The US military renewed contacts with Russia on Friday to discuss how their forces can keep out of one another's way in Syria, even as Moscow deployed fighter jets to the war zone.
US secretary of defence Ash Carter and Russia's defence minister Sergei Shoigu spoke by telephone, spokespersons from their ministries said.
Washington and its NATO allies broke off ties with the Russian military in April last year in protest at Moscow's intervention in Ukraine.
But now the rivals find themselves enmeshed in Syria, where they face an opportunity to work together but also the danger of an accidental clash.
For a year, the United States and a coalition of Western and Arab allies have been carrying out air strikes against Islamic State jihadists.

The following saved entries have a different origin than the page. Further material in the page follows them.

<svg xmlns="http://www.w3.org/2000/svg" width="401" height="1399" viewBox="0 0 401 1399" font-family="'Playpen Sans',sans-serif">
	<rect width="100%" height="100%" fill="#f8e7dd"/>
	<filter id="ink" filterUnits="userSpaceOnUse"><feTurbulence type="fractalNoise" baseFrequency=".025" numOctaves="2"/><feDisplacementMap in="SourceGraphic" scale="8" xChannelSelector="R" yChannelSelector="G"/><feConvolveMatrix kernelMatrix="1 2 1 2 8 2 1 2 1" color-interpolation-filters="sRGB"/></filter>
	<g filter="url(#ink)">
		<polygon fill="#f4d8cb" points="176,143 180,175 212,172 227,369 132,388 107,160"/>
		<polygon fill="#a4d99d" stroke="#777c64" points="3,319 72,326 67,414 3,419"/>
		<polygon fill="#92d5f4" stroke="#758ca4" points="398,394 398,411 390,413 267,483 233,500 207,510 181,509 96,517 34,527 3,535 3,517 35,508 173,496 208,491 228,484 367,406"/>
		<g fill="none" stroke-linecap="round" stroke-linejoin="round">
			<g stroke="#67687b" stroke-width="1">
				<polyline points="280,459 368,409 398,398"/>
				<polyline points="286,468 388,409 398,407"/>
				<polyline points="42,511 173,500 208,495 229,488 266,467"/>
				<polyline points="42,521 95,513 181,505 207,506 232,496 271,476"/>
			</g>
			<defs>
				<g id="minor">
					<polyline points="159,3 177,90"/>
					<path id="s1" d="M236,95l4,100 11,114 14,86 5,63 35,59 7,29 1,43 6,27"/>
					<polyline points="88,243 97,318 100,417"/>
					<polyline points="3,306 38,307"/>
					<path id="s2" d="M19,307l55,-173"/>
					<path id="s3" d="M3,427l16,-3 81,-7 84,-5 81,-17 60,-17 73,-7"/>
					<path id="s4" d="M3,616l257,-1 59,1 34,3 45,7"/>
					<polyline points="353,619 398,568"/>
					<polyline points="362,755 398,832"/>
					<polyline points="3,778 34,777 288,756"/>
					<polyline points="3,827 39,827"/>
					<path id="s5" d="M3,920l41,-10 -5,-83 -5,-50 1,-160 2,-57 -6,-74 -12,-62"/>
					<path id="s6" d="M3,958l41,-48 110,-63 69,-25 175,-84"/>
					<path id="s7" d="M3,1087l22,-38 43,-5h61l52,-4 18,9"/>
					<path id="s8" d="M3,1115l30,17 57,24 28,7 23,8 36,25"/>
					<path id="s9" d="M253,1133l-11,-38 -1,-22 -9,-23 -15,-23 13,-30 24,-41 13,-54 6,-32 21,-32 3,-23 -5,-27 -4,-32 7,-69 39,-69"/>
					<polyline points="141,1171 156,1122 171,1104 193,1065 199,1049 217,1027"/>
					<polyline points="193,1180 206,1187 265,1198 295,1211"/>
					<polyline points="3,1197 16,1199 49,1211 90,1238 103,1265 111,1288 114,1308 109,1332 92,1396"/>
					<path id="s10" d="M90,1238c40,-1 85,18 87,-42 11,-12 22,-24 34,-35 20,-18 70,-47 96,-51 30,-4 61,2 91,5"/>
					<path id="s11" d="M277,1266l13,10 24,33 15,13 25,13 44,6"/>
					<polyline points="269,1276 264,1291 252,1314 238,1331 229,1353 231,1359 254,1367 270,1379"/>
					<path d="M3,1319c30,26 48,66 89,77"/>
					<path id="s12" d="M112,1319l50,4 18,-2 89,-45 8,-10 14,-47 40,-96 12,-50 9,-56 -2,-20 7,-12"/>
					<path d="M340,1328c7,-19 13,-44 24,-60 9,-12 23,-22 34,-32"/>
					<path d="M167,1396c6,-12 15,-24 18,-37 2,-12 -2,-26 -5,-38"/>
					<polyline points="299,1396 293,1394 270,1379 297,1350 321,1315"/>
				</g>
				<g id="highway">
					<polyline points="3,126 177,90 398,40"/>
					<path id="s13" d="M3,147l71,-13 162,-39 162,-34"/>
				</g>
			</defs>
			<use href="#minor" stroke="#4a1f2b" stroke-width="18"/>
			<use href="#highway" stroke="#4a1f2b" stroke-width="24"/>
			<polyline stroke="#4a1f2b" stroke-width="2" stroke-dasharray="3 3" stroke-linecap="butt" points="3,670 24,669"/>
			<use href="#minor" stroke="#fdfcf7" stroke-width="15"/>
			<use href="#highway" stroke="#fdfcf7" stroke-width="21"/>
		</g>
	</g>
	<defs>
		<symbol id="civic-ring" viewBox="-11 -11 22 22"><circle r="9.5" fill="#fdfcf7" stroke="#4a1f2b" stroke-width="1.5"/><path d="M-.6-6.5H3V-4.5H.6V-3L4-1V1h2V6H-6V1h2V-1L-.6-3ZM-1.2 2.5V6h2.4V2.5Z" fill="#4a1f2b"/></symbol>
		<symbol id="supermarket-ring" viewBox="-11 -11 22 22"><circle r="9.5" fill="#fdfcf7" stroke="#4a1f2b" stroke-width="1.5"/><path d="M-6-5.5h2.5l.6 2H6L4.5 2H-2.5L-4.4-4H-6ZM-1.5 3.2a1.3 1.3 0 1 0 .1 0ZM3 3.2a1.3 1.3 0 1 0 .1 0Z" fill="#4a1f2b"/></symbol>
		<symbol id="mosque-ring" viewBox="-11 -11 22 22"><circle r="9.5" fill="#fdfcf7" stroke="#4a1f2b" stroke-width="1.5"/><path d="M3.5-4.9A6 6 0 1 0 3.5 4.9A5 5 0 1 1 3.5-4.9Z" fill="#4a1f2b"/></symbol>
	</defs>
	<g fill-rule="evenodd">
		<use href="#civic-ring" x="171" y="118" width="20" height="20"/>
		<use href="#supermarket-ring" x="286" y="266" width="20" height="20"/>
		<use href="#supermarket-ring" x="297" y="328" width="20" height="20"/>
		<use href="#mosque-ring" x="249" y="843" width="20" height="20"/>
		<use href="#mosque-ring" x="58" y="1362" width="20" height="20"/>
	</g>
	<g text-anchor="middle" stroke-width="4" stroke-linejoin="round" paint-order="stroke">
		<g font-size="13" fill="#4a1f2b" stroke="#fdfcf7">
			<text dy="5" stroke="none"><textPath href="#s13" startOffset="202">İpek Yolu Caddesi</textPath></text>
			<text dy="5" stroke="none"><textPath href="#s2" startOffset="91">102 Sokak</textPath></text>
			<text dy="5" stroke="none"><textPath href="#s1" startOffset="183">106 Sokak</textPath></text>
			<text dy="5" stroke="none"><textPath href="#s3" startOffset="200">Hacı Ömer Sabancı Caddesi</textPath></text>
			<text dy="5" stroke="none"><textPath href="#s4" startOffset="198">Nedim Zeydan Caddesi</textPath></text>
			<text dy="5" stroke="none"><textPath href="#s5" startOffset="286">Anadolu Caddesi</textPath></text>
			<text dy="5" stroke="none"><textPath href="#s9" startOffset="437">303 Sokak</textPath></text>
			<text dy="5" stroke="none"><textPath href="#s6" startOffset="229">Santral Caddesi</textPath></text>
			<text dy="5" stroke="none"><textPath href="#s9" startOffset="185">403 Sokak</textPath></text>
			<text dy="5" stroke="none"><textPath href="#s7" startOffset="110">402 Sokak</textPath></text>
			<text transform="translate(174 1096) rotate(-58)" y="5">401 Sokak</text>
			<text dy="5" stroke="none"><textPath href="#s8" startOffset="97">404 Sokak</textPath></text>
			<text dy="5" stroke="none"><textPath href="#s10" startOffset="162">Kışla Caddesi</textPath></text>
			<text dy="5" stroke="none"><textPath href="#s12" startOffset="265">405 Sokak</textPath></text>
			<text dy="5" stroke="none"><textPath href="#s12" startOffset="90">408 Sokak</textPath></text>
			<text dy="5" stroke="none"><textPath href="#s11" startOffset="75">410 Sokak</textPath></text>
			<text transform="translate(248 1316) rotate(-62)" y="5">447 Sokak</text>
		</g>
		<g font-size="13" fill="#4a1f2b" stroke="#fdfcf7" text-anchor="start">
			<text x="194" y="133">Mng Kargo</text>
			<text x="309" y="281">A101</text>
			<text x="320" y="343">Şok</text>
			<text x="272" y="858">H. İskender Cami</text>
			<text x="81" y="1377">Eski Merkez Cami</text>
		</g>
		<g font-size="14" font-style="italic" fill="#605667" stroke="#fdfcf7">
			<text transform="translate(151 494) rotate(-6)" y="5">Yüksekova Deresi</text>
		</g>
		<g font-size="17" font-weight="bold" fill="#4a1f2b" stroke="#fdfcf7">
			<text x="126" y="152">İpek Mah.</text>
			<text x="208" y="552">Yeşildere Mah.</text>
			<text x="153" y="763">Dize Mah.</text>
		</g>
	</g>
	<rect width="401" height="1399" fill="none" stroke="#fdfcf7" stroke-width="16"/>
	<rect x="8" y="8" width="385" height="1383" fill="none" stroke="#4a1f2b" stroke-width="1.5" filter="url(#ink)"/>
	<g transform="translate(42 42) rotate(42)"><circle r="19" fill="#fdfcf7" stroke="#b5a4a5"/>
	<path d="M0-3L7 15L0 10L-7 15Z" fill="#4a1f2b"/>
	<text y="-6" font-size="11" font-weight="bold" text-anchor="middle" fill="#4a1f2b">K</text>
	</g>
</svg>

The United States has also, with limited success, been training Syrians who are fighting the extremist IS group but who are also in revolt against the Damascus regime.

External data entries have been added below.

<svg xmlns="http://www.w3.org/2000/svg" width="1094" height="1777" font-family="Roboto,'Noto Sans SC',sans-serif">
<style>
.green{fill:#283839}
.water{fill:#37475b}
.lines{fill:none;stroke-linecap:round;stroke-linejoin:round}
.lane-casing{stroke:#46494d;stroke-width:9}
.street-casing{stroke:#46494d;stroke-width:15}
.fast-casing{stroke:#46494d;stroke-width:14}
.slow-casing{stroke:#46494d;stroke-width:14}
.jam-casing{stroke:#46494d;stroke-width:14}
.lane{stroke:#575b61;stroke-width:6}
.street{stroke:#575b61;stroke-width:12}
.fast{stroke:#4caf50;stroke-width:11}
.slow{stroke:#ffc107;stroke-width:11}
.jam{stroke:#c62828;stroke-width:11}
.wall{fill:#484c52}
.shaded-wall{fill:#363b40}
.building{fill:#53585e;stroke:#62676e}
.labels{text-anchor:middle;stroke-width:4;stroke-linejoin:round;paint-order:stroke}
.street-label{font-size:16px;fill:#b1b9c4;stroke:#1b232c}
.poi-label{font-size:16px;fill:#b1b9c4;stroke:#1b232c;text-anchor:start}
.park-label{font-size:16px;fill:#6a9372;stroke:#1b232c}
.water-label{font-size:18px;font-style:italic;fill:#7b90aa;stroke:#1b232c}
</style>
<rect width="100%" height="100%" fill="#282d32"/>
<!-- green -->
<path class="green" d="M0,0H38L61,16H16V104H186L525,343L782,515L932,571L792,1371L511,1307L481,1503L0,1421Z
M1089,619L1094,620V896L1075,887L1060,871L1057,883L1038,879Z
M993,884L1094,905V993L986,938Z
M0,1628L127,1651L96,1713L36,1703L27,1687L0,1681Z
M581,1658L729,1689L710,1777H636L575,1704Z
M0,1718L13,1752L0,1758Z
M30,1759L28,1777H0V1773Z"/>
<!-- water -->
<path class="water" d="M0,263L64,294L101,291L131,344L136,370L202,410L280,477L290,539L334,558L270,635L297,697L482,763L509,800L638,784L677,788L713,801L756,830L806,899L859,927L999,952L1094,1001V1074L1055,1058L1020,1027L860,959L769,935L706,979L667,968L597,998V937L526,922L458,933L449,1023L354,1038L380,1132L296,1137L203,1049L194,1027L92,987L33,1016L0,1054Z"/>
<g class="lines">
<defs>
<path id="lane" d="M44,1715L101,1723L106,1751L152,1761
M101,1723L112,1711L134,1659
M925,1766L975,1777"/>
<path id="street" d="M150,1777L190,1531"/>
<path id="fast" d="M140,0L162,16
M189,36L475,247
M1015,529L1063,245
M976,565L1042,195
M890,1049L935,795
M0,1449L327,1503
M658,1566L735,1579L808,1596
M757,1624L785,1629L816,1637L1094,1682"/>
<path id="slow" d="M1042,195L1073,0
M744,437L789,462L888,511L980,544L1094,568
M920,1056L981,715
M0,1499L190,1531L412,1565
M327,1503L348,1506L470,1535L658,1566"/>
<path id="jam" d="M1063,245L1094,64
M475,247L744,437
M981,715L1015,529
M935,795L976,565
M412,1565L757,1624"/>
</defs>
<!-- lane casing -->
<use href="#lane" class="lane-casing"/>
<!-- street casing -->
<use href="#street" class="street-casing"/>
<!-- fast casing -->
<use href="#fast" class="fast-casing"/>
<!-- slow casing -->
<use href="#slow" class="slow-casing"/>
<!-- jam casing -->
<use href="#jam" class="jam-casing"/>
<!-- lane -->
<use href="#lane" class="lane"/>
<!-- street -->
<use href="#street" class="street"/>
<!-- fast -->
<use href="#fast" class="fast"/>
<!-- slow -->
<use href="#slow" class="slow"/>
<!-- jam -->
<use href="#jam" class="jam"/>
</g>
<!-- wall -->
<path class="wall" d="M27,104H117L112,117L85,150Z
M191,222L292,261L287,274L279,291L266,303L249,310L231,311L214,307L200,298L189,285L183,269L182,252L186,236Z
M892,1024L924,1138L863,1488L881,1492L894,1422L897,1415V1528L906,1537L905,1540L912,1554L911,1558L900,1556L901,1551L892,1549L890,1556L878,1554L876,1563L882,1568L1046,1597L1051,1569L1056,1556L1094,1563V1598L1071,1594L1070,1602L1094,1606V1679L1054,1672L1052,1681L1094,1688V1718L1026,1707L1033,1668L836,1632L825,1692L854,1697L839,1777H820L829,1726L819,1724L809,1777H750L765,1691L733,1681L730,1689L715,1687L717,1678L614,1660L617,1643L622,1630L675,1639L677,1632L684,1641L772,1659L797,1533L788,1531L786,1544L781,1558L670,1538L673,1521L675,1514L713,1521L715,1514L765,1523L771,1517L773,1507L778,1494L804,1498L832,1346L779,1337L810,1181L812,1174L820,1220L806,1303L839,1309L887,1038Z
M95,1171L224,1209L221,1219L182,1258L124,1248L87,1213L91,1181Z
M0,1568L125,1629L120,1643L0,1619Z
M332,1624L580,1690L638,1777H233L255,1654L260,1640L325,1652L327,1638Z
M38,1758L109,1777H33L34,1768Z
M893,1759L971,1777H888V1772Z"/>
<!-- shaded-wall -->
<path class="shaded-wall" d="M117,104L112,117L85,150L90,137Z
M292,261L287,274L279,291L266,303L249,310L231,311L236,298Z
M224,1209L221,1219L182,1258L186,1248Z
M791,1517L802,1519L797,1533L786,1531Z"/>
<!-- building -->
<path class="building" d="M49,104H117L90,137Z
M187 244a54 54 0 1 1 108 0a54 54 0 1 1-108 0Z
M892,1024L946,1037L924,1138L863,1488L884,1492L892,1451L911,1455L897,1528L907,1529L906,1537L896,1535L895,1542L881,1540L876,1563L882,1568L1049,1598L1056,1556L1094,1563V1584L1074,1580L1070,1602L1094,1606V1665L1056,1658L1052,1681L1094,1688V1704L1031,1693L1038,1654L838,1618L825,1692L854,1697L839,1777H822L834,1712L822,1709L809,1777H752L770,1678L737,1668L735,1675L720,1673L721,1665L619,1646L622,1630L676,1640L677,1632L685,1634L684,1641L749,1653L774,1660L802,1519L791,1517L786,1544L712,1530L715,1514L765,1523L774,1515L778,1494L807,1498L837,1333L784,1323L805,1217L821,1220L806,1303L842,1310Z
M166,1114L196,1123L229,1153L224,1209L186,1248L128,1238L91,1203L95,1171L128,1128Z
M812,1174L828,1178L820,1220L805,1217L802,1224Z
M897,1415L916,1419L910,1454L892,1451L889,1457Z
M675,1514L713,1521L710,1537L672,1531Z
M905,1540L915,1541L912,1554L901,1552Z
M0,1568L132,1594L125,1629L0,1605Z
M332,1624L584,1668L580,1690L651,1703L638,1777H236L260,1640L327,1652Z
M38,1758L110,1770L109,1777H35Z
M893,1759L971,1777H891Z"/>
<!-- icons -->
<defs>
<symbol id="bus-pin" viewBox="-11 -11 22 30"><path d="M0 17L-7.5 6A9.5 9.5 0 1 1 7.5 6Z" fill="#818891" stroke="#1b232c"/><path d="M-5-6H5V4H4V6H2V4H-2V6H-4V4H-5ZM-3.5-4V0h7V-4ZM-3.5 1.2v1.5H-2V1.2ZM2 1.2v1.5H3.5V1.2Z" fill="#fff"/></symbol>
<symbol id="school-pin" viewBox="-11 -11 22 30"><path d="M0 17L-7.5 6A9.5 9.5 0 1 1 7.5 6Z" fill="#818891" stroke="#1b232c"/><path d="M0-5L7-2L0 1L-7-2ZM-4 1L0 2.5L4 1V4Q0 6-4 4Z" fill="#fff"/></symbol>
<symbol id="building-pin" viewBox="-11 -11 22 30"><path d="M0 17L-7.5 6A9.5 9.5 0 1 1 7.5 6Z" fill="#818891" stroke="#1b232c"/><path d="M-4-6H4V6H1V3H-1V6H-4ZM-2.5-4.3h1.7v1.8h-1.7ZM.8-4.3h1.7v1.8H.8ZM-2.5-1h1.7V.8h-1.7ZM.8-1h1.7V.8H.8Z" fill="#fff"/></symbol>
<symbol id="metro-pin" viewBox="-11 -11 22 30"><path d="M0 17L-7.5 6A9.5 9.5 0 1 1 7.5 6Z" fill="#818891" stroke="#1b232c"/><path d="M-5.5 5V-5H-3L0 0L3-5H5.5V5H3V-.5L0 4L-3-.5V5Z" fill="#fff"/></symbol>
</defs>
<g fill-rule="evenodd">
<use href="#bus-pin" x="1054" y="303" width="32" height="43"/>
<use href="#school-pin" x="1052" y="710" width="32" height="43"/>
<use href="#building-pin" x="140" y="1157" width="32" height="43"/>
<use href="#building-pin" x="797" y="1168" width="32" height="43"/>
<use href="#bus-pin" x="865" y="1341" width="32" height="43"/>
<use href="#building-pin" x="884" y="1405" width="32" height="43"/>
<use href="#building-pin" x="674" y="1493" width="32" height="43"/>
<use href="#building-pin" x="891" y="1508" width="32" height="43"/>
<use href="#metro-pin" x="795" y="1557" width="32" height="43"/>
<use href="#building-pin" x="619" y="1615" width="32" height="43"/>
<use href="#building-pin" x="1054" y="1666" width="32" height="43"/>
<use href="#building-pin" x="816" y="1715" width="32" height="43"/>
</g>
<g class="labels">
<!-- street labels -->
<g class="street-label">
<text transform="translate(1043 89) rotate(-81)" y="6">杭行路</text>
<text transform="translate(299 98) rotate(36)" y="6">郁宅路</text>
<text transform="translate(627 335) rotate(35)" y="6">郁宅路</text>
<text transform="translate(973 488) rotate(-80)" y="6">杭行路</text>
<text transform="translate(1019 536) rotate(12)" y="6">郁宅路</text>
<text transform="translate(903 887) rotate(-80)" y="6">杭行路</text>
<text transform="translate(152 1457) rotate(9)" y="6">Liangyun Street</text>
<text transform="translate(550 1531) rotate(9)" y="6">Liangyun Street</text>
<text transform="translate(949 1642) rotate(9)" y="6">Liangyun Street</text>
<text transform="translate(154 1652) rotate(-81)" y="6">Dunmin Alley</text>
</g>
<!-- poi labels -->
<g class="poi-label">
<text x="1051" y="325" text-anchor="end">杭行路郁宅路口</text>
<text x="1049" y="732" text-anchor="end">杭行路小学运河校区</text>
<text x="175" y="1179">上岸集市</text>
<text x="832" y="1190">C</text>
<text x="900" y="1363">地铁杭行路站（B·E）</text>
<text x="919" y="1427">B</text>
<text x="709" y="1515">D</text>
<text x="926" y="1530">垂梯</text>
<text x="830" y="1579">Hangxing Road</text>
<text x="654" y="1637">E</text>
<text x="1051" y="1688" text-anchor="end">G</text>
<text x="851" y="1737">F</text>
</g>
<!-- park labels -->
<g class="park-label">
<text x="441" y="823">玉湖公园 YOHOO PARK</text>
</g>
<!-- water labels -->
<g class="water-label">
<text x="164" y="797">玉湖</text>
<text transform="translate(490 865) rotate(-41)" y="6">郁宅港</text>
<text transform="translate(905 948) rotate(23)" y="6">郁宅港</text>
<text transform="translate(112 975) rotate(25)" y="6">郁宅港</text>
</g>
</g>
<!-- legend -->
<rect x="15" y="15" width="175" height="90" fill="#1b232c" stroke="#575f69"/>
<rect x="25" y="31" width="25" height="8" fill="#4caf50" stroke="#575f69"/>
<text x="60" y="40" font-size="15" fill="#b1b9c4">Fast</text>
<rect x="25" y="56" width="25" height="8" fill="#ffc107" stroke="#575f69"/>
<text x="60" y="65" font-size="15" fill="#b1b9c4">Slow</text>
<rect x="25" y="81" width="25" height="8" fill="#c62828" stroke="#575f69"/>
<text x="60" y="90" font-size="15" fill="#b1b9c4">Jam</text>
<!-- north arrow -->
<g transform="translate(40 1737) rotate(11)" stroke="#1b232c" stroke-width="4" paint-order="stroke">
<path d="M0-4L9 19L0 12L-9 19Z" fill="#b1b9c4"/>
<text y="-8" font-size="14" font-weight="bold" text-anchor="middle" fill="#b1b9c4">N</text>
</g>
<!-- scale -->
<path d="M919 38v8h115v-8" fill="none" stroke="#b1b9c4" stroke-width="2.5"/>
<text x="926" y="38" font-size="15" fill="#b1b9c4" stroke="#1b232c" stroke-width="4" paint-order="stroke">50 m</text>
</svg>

Russia, meanwhile, is providing support to Bashar al-Assad's government and building up its own military presence at an airbase and a naval depot in western Syria.
In addition to the tanks, armored cars and trucks that have been spotted at the Latakia airbase in recent weeks, four Russian fighter jets are on the ground there, a US official told AFP.

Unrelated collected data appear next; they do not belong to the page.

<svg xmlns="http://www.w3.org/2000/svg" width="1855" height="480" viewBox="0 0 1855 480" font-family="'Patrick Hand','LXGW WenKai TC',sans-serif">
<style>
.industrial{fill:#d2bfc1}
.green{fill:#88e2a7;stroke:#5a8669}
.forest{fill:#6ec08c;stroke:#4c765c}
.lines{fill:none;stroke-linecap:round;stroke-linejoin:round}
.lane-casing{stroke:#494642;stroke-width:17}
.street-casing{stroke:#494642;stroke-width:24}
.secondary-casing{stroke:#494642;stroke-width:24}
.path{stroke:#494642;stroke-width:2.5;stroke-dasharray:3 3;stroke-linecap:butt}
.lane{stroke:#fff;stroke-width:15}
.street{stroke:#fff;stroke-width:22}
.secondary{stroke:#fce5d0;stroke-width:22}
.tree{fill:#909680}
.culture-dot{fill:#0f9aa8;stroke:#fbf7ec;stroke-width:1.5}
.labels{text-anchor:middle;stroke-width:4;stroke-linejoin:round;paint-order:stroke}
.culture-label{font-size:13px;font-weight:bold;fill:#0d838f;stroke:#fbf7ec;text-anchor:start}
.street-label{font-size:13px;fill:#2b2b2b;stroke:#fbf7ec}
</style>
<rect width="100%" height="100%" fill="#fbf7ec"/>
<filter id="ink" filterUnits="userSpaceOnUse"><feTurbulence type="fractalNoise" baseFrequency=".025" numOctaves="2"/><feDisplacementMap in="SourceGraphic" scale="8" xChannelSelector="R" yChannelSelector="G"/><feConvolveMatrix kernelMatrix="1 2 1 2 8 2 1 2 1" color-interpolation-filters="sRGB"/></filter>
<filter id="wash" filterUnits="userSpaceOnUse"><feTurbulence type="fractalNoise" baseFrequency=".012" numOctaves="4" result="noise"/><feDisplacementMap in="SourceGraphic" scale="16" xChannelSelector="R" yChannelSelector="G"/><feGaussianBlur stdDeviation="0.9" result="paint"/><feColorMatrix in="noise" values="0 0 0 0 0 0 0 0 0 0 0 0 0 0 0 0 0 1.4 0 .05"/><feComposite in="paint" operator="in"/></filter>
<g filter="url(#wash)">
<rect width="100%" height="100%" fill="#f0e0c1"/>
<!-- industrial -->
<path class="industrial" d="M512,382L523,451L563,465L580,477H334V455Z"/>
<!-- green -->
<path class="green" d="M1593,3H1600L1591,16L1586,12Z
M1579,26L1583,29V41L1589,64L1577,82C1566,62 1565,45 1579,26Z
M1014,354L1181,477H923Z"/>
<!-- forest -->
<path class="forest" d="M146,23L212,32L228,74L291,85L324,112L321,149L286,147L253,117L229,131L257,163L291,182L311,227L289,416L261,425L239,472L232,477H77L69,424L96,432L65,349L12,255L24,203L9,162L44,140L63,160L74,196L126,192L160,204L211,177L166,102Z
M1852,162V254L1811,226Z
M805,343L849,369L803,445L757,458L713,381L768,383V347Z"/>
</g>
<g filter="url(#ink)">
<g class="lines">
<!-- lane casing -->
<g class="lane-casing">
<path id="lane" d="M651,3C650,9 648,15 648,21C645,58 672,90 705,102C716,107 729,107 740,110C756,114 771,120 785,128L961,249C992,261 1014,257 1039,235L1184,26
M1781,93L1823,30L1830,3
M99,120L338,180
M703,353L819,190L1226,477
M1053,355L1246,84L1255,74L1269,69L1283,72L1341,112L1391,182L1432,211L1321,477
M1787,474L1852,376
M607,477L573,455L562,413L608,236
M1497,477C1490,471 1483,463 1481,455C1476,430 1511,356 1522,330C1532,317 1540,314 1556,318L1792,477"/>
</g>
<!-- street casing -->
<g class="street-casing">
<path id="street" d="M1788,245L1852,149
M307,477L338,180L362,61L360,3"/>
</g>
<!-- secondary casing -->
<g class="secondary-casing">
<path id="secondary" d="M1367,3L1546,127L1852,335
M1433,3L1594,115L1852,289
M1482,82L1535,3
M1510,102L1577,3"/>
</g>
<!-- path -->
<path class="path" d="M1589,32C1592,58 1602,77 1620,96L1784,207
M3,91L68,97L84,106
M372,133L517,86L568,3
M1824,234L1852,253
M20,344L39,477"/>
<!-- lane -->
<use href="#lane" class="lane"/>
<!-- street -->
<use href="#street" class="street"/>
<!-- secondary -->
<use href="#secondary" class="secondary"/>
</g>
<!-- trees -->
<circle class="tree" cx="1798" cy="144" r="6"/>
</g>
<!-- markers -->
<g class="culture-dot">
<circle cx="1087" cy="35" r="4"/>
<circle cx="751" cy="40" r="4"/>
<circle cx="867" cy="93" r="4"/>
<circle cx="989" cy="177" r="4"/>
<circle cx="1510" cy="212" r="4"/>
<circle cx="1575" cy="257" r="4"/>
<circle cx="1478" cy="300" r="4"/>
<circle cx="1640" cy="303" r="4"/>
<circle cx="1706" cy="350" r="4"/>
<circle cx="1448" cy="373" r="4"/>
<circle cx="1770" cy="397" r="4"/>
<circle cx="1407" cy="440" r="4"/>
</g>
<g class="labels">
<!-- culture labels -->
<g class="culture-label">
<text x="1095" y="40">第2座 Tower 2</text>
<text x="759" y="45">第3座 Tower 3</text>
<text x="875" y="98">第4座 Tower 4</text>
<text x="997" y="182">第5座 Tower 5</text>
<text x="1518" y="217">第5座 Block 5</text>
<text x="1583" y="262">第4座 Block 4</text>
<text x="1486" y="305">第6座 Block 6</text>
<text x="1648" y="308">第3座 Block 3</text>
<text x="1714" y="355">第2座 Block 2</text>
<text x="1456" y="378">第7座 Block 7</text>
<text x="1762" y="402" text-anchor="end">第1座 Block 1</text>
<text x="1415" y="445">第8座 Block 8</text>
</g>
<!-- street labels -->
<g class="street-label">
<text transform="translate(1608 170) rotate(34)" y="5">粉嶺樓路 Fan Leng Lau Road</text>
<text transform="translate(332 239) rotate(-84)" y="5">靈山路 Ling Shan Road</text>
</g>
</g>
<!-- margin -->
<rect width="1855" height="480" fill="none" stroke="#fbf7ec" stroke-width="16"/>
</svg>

"The secretary and the minister talked about areas where the United States and Russia's perspectives overlap and areas of divergence," Pentagon spokesman Peter Cook said.
Russian defense ministry spokesman Igor Konashenkov told Russian agencies that the call had lasted an hour and was focused on "efforts to combat international terrorism."
"The conversation showed that the two points of view are similar or the same on most of the issues discussed," he added.
According to Cook, Kerry "emphasized the importance of pursuing such consultations in parallel with diplomatic talks that would ensure a political transition in Syria.
"Both the secretary and the minister agreed to continue their dialogue."
The renewal of contacts marks a new but begrudging willingness by Washington to engage with Russia, after months of giving President Vladimir Putin the cold shoulder over his actions in Ukraine.
But a spokesman for the State Department, Mark Toner, insisted that simply trying to find ways to avoid the forces bumping into one another in the war zone does not imply a renewal of military ties.
"The high-level military-to-military contact and cooperation with Russia that we suspended in response to Russia's illegal occupation and attempted annexation of Crimea still remains in effect," he said.
"We want to see... a de-confliction mechanism put in place if Russia intends to move forward with some kind of new effort on the ground in Syria, again, at a much more operational level."
Putin has provided vital support to Assad through a popular uprising against his regime and as the conflict has metastasized into a brutal civil war that has killed 240,000 people and displaced millions.
Moscow has also sought to portray Assad's army as a shield against Islamist rebels, including IS, which has seized a vast swathe of eastern Syria and northern Iraq and declared a so-called "caliphate."
Washington and its European, Turkish and Arab allies view Assad as a pariah who they blame for plunging Syria into chaos and allowing the Islamic State group to thrive.
But, with Western efforts to tackle the Islamic State group floundering, and the moderate Syrian opposition losing ground to radicals, the US officials have suggested Russia may have a role to play in the fight.